● **Work task**: Provide only the number of lines in the records where "médical" appears.

────

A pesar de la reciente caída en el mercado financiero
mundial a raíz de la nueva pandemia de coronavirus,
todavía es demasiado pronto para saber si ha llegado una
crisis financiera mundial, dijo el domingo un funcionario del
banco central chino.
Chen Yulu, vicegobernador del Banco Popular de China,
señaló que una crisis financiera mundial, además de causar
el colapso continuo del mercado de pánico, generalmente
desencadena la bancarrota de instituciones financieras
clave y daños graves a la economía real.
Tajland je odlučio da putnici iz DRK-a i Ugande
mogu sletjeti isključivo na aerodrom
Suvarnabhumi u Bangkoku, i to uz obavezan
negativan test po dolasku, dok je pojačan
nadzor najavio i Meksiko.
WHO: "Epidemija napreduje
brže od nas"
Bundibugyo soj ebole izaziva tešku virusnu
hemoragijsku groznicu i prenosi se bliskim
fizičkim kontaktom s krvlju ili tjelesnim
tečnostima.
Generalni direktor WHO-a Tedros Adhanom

────

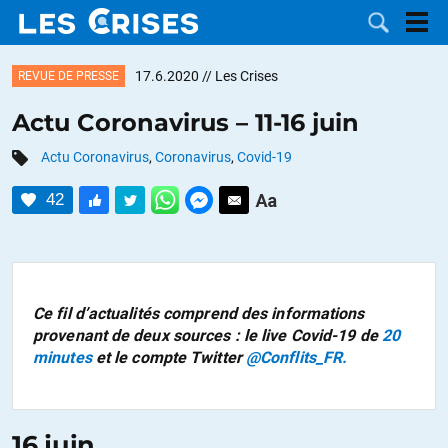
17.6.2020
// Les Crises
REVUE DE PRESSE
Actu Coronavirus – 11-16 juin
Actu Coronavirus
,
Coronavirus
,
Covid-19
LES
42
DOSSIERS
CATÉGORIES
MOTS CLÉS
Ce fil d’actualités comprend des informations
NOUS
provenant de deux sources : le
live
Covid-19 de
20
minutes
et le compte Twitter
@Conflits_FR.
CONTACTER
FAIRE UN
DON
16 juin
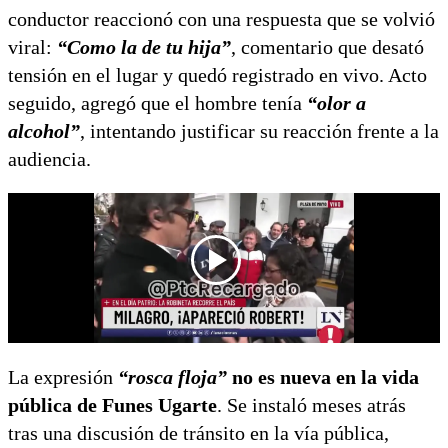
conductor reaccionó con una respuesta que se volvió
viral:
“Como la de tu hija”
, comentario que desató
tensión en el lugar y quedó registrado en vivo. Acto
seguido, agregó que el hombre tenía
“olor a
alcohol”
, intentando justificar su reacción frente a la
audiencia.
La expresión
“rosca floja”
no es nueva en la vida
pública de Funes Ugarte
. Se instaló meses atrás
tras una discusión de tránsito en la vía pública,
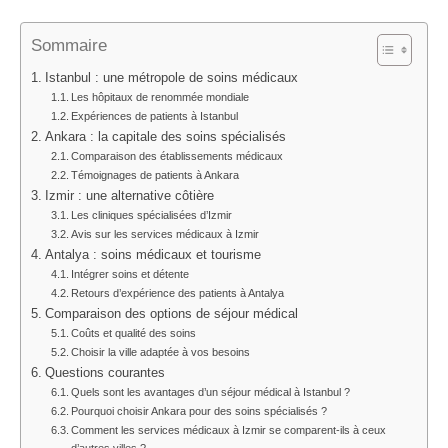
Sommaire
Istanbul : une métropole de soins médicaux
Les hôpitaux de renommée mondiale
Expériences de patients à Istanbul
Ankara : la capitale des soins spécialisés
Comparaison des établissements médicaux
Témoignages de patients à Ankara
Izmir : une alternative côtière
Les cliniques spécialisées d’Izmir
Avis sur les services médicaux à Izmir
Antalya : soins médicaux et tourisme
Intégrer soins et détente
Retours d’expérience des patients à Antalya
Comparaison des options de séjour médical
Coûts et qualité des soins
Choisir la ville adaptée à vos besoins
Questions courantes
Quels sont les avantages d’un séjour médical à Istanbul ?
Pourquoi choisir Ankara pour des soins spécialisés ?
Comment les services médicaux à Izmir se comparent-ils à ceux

────

● **Answer box**: 2